Research focused on ML-enhanced process representations in atmosphere, ocean and land models. For the atmosphere, the ICON-A-MLe configuration coupled an equation discovery cloud cover scheme with automatic tuning, producing 20-year AMIP runs that reduced cloud and top-of-atmosphere radiation biases, while a scale-aware NN cloud scheme was implemented in HadGEM3-GC5.0/UKESM alongside emulators. For the ocean, mesoscale eddy closures in NEMO were benchmarked and an emulator for surface chlorophyll and carbon fluxes was developed. For the land, hybrid JSBACH parameterisations of stomatal conductance and photosynthesis reduce carbon and water-flux biases.
AI4PEX focused on developing uncertainty quantification (UQ) for ML and hybrid modelling.

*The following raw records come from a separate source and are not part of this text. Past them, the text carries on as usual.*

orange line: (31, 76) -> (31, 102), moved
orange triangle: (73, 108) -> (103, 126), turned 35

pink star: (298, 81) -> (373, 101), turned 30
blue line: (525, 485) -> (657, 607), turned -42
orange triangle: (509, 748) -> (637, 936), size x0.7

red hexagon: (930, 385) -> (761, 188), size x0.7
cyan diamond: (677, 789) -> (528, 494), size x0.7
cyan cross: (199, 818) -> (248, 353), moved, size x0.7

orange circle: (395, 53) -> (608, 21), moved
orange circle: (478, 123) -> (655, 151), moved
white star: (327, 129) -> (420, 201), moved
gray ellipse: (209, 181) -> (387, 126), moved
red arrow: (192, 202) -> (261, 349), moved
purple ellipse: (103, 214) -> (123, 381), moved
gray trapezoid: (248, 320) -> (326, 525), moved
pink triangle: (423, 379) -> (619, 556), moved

Methodological advances included enhanced UQ in variational data assimilation, with stochastic priors, neural state estimation under irregular sampling, and differentiable data assimilation (DA) frameworks. Activities developed and tested ML emulators and stochastic parameterisations, established a benchmarking framework for hybrid ESMs, and investigated transfer of NN emulators from offline to online coupling. In the ocean and land, emulation and variational inference approaches were extended to biogeochemistry and hybrid soil-carbon models.
AI4PEX advanced ML-based evaluation techniques, including dynamic mode decomposition and physics-aware Koopman operators. ML-enhanced representations of the atmosphere have been partially analysed for 25-year simulations on the HadGEM3-GC5.0 model, noting global consistency but regional biases. Substantial improvements were made for the ML-enhanced ICON-A-MLe model, showing bias reduction in cloud cover and radiative fluxes.
AI4PEX made progress in detecting and attributing changes in climate extremes to their dynamical and thermodynamical drivers. A causal representation-learning framework is developed for dynamical adjustment and factorial analysis of temperature and precipitation trends, enabling robust separation of circulation-driven and thermodynamic components. Research has examined dynamical contributions to summer warming using multiple decomposition approaches, and refined probabilistic extreme event attribution by incorporating regional aerosol covariates. The application of automated differentiable architecture search to discover high-performing convolution NNs for precipitation downscaling of extreme events, showed that ML methods improve the representation of a global model compared to simple interpolation.
- Supporting the transferability of ML components into process-based models and across modelling centres, minimising tooling incompatibilities for online ML-inference within ESM code infrastructures.
- Online learning and adaptive calibration are identified as both promising and technically demanding. AI4PEX laid theoretical and practical groundwork for online-learning, yet porting approaches to domain level or fully coupled ESMs remains a conceptual and structural challenge.
- Assessing and developing confidence in hybrid frameworks. Causal regularisation and causal representation learning already make a proof of concept for improving robustness to distribution shifts, attribution schemes and data biases. Future needs concern taking these tools to operational ESM model development and benchmark frameworks.
- Consolidation of datasets, benchmarks and protocols are prerequisites for broad impact.